(Beginning of Extracted material)

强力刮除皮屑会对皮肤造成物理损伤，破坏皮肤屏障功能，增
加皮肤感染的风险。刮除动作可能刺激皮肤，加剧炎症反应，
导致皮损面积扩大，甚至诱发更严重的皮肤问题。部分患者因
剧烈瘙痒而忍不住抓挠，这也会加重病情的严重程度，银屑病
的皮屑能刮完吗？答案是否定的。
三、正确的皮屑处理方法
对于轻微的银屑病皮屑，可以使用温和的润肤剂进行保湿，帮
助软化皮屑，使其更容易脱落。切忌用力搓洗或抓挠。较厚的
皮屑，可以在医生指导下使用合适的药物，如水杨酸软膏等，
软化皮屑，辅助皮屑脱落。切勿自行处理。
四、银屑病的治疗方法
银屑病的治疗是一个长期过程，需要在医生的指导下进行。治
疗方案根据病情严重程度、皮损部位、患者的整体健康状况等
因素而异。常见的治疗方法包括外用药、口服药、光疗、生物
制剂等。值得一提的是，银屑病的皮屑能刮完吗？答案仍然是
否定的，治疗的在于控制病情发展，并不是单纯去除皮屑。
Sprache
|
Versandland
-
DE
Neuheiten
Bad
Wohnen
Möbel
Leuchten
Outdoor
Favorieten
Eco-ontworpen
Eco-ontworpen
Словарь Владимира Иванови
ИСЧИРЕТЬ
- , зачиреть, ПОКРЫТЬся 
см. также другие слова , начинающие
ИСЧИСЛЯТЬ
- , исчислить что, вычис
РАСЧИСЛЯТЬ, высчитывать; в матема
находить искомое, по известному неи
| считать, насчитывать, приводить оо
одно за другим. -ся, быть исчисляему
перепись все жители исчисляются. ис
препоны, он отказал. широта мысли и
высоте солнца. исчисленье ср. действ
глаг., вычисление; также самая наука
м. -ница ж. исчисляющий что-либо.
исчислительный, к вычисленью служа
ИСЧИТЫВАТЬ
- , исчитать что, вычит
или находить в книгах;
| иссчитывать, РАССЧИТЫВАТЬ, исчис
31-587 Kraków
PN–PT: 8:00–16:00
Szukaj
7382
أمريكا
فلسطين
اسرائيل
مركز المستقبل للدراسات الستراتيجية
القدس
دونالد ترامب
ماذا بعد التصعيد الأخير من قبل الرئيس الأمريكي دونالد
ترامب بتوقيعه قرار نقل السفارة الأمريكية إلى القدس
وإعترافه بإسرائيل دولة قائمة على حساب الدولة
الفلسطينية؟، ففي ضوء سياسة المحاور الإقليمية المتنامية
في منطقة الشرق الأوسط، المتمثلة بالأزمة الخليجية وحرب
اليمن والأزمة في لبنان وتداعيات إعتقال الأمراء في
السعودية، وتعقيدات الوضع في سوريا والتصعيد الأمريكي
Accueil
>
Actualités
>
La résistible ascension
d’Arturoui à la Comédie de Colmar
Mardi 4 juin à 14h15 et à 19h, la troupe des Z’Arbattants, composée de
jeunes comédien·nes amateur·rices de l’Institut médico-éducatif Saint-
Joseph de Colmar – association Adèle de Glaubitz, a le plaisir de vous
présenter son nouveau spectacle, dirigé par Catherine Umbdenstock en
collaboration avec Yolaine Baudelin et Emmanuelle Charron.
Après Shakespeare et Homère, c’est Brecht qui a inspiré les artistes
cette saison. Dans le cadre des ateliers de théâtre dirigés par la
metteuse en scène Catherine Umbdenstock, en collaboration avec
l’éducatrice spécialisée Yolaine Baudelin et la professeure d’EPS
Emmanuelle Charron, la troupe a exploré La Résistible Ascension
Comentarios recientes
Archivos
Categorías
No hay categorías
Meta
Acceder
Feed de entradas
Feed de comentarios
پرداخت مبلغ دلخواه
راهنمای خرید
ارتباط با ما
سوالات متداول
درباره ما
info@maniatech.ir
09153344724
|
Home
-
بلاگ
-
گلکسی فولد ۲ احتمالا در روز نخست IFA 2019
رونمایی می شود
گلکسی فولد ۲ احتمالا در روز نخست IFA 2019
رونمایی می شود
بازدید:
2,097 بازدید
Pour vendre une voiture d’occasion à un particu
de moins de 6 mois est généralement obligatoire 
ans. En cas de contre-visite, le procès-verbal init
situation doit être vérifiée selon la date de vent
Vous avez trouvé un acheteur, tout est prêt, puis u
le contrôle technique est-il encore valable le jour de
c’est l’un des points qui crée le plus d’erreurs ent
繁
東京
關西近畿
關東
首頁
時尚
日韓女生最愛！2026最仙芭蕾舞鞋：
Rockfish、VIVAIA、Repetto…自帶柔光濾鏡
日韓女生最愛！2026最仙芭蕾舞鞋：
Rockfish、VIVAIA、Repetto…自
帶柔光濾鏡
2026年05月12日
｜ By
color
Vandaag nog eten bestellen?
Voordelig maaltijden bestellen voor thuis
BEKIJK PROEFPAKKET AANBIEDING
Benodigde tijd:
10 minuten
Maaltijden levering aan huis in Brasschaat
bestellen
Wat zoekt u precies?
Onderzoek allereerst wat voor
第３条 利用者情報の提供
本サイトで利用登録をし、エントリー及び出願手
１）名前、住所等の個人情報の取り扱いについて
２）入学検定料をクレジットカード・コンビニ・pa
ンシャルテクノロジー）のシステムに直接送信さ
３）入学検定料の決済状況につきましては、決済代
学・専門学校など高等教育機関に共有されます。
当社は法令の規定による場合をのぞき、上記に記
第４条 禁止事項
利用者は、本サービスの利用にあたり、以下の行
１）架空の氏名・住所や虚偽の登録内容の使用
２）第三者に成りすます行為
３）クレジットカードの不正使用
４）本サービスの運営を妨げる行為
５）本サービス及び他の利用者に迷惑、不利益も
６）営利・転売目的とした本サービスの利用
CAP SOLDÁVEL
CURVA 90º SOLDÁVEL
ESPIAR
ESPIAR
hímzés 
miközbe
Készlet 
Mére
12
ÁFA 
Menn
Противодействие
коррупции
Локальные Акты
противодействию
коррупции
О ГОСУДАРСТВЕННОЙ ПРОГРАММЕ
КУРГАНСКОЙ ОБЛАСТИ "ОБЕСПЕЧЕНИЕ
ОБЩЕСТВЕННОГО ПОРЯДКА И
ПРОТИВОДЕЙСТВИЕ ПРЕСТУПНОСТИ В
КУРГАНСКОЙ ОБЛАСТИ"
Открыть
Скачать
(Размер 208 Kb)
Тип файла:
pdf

(End of Extracted material)

Return each entry exactly. Leave none out.

强力刮除皮屑会对皮肤造成物理损伤，破坏皮肤屏障功能，增
加皮肤感染的风险。刮除动作可能刺激皮肤，加剧炎症反应，
导致皮损面积扩大，甚至诱发更严重的皮肤问题。部分患者因
剧烈瘙痒而忍不住抓挠，这也会加重病情的严重程度，银屑病
的皮屑能刮完吗？答案是否定的。
三、正确的皮屑处理方法
对于轻微的银屑病皮屑，可以使用温和的润肤剂进行保湿，帮
助软化皮屑，使其更容易脱落。切忌用力搓洗或抓挠。较厚的
皮屑，可以在医生指导下使用合适的药物，如水杨酸软膏等，
软化皮屑，辅助皮屑脱落。切勿自行处理。
四、银屑病的治疗方法
银屑病的治疗是一个长期过程，需要在医生的指导下进行。治
疗方案根据病情严重程度、皮损部位、患者的整体健康状况等
因素而异。常见的治疗方法包括外用药、口服药、光疗、生物
制剂等。值得一提的是，银屑病的皮屑能刮完吗？答案仍然是
否定的，治疗的在于控制病情发展，并不是单纯去除皮屑。
Sprache
|
Versandland
-
DE
Neuheiten
Bad
Wohnen
Möbel
Leuchten
Outdoor
Favorieten
Eco-ontworpen
Eco-ontworpen
Словарь Владимира Иванови
ИСЧИРЕТЬ
- , зачиреть, ПОКРЫТЬся 
см. также другие слова , начинающие
ИСЧИСЛЯТЬ
- , исчислить что, вычис
РАСЧИСЛЯТЬ, высчитывать; в матема
находить искомое, по известному неи
| считать, насчитывать, приводить оо
одно за другим. -ся, быть исчисляему
перепись все жители исчисляются. ис
препоны, он отказал. широта мысли и
высоте солнца. исчисленье ср. действ
глаг., вычисление; также самая наука
м. -ница ж. исчисляющий что-либо.
исчислительный, к вычисленью служа
ИСЧИТЫВАТЬ
- , исчитать что, вычит
или находить в книгах;
| иссчитывать, РАССЧИТЫВАТЬ, исчис
31-587 Kraków
PN–PT: 8:00–16:00
Szukaj
7382
أمريكا
فلسطين
اسرائيل
مركز المستقبل للدراسات الستراتيجية
القدس
دونالد ترامب
ماذا بعد التصعيد الأخير من قبل الرئيس الأمريكي دونالد
ترامب بتوقيعه قرار نقل السفارة الأمريكية إلى القدس
وإعترافه بإسرائيل دولة قائمة على حساب الدولة
الفلسطينية؟، ففي ضوء سياسة المحاور الإقليمية المتنامية
في منطقة الشرق الأوسط، المتمثلة بالأزمة الخليجية وحرب
اليمن والأزمة في لبنان وتداعيات إعتقال الأمراء في
السعودية، وتعقيدات الوضع في سوريا والتصعيد الأمريكي
Accueil
>
Actualités
>
La résistible ascension
d’Arturoui à la Comédie de Colmar
Mardi 4 juin à 14h15 et à 19h, la troupe des Z’Arbattants, composée de
jeunes comédien·nes amateur·rices de l’Institut médico-éducatif Saint-
Joseph de Colmar – association Adèle de Glaubitz, a le plaisir de vous
présenter son nouveau spectacle, dirigé par Catherine Umbdenstock en
collaboration avec Yolaine Baudelin et Emmanuelle Charron.
Après Shakespeare et Homère, c’est Brecht qui a inspiré les artistes
cette saison. Dans le cadre des ateliers de théâtre dirigés par la
metteuse en scène Catherine Umbdenstock, en collaboration avec
l’éducatrice spécialisée Yolaine Baudelin et la professeure d’EPS
Emmanuelle Charron, la troupe a exploré La Résistible Ascension
Comentarios recientes
Archivos
Categorías
No hay categorías
Meta
Acceder
Feed de entradas
Feed de comentarios
پرداخت مبلغ دلخواه
راهنمای خرید
ارتباط با ما
سوالات متداول
درباره ما
info@maniatech.ir
09153344724
|
Home
-
بلاگ
-
گلکسی فولد ۲ احتمالا در روز نخست IFA 2019
رونمایی می شود
گلکسی فولد ۲ احتمالا در روز نخست IFA 2019
رونمایی می شود
بازدید:
2,097 بازدید
Pour vendre une voiture d’occasion à un particu
de moins de 6 mois est généralement obligatoire 
ans. En cas de contre-visite, le procès-verbal init
situation doit être vérifiée selon la date de vent
Vous avez trouvé un acheteur, tout est prêt, puis u
le contrôle technique est-il encore valable le jour de
c’est l’un des points qui crée le plus d’erreurs ent
繁
東京
關西近畿
關東
首頁
時尚
日韓女生最愛！2026最仙芭蕾舞鞋：
Rockfish、VIVAIA、Repetto…自帶柔光濾鏡
日韓女生最愛！2026最仙芭蕾舞鞋：
Rockfish、VIVAIA、Repetto…自
帶柔光濾鏡
2026年05月12日
｜ By
color
Vandaag nog eten bestellen?
Voordelig maaltijden bestellen voor thuis
BEKIJK PROEFPAKKET AANBIEDING
Benodigde tijd:
10 minuten
Maaltijden levering aan huis in Brasschaat
bestellen
Wat zoekt u precies?
Onderzoek allereerst wat voor
第３条 利用者情報の提供
本サイトで利用登録をし、エントリー及び出願手
１）名前、住所等の個人情報の取り扱いについて
２）入学検定料をクレジットカード・コンビニ・pa
ンシャルテクノロジー）のシステムに直接送信さ
３）入学検定料の決済状況につきましては、決済代
学・専門学校など高等教育機関に共有されます。
当社は法令の規定による場合をのぞき、上記に記
第４条 禁止事項
利用者は、本サービスの利用にあたり、以下の行
１）架空の氏名・住所や虚偽の登録内容の使用
２）第三者に成りすます行為
３）クレジットカードの不正使用
４）本サービスの運営を妨げる行為
５）本サービス及び他の利用者に迷惑、不利益も
６）営利・転売目的とした本サービスの利用
CAP SOLDÁVEL
CURVA 90º SOLDÁVEL
ESPIAR
ESPIAR
hímzés 
miközbe
Készlet 
Mére
12
ÁFA 
Menn
Противодействие
коррупции
Локальные Акты
противодействию
коррупции
О ГОСУДАРСТВЕННОЙ ПРОГРАММЕ
КУРГАНСКОЙ ОБЛАСТИ "ОБЕСПЕЧЕНИЕ
ОБЩЕСТВЕННОГО ПОРЯДКА И
ПРОТИВОДЕЙСТВИЕ ПРЕСТУПНОСТИ В
КУРГАНСКОЙ ОБЛАСТИ"
Открыть
Скачать
(Размер 208 Kb)
Тип файла:
pdf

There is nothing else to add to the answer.